This URL with query string for the zip code loads the search results correctly in the browser:
https://www.psychotherapy.org.uk/find-a-therapist/?Location=M3%201AR&Distance=10&page=7
Each search result has its own h2 tag. In scrapy shell I get a 200 response but the only html that scrapy will get is things like header, footer, menu etc, ie ignoring the search results html.
Below is an example for the h2 tag but it is the same for any tag.
Any explanations or please?
In [1]: fetch('https://www.psychotherapy.org.uk/find-a-therapist/?Location=M3%201AR&Distance=10&page=7')
2024-04-12 15:45:28 [scrapy.core.engine] INFO: Spider opened
2024-04-12 15:45:30 [scrapy.core.engine] DEBUG: Crawled (200) <GET https://proxy.scrapeops.io/v1/?api_key=e3486f25-6d19-4663-b876-35d01b822096&url=https%3A%2F%2Fwww.psychotherapy.org.uk%2Frobots.txt> (referer: None)
2024-04-12 15:45:30 [scrapy.core.engine] DEBUG: Crawled (200) <GET https://proxy.scrapeops.io/v1/?api_key=e3486f25-6d19-4663-b876-35d01b822096&url=https%3A%2F%2Fproxy.scrapeops.io%2Frobots.txt> (referer: None)
2024-04-12 15:45:34 [scrapy.core.engine] DEBUG: Crawled (200) <GET https://proxy.scrapeops.io/v1/?api_key=e3486f25-6d19-4663-b876-35d01b822096&url=https%3A%2F%2Fwww.psychotherapy.org.uk%2Ffind-a-therapist%2F%3FLocation%3DM3%25201AR%26Distance%3D10%26page%3D7> (referer: None)
In [2]: response.css('h2').getall()
Out[2]:
['<h2>Refine your search</h2>',
'<h2>Looking for a specific therapist?</h2>',
'<h2>\r\n <span class="sub">Bookmarks</span>\r\n My Shortlist\r\n </h2>',
'<h2>Contact us</h2>',
'<h2>Links</h2>',
'<h2>Connect with us</h2>']
In [3]:
As Lakshmanarao Simhadri pointed out there is another POST request upon page loading. Checking the network tab it's being sent here: https://www.psychotherapy.org.uk/umbraco/Surface/SearchSurface/Search
You need to provide form data to this second POST request (this can be retrieved from the network tab as well). Furthermore you can use the FormRequest
class from scrapy to assemble the request.

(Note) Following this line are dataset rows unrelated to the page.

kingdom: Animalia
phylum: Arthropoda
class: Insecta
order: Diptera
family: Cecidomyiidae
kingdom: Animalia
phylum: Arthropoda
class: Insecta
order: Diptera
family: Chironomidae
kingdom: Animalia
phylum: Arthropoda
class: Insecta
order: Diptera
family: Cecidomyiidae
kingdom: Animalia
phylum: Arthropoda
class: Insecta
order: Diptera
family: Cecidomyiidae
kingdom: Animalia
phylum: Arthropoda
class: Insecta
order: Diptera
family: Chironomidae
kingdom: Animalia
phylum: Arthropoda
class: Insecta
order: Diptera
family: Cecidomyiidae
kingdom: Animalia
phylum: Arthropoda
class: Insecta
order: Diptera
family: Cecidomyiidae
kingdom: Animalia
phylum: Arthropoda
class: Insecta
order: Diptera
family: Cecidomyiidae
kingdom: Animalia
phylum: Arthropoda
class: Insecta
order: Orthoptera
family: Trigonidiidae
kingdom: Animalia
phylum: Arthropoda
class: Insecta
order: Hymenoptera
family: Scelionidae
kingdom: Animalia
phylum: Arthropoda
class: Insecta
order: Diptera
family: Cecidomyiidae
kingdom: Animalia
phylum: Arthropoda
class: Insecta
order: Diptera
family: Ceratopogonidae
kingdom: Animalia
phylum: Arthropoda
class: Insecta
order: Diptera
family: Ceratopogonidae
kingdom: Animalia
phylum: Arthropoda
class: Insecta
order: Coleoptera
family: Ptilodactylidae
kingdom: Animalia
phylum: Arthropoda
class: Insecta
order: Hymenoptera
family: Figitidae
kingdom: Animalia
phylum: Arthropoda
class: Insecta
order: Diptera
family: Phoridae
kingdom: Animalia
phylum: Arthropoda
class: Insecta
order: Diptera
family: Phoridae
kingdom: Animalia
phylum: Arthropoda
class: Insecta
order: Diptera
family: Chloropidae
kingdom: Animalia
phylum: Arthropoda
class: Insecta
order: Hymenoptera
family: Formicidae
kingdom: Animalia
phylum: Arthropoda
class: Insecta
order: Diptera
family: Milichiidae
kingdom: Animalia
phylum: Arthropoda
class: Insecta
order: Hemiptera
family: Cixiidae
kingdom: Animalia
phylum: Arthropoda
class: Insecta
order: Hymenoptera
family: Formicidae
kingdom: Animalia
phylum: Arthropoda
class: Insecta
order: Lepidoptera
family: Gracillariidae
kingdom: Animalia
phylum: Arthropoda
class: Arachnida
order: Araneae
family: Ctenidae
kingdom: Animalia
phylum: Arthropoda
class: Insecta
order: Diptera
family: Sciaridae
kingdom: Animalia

The following sample can be run through scrapy shell:
form_data = {
"HelpWith": "",
"InPerson": "false",
"Remote": "false",
"Location": "M3+1AR",
"Pager.CurrentPage": "7",
"KeywordFilter": "",
"Distance": "10",
"LocationSearchOutsideUK": "false",
"OnlyProfilesWithPhotos": "false",
"OnlyWheelchairAccessible": "false",
"OrderSeed": "2107061618",
"X-Requested-With": "XMLHttpRequest"
}
req = scrapy.FormRequest(url="https://www.psychotherapy.org.uk/umbraco/Surface/SearchSurface/Search", formdata=form_data)
fetch(req)
response.css(".profile-listing h2::text").getall()
The above css query should print the name of therapists.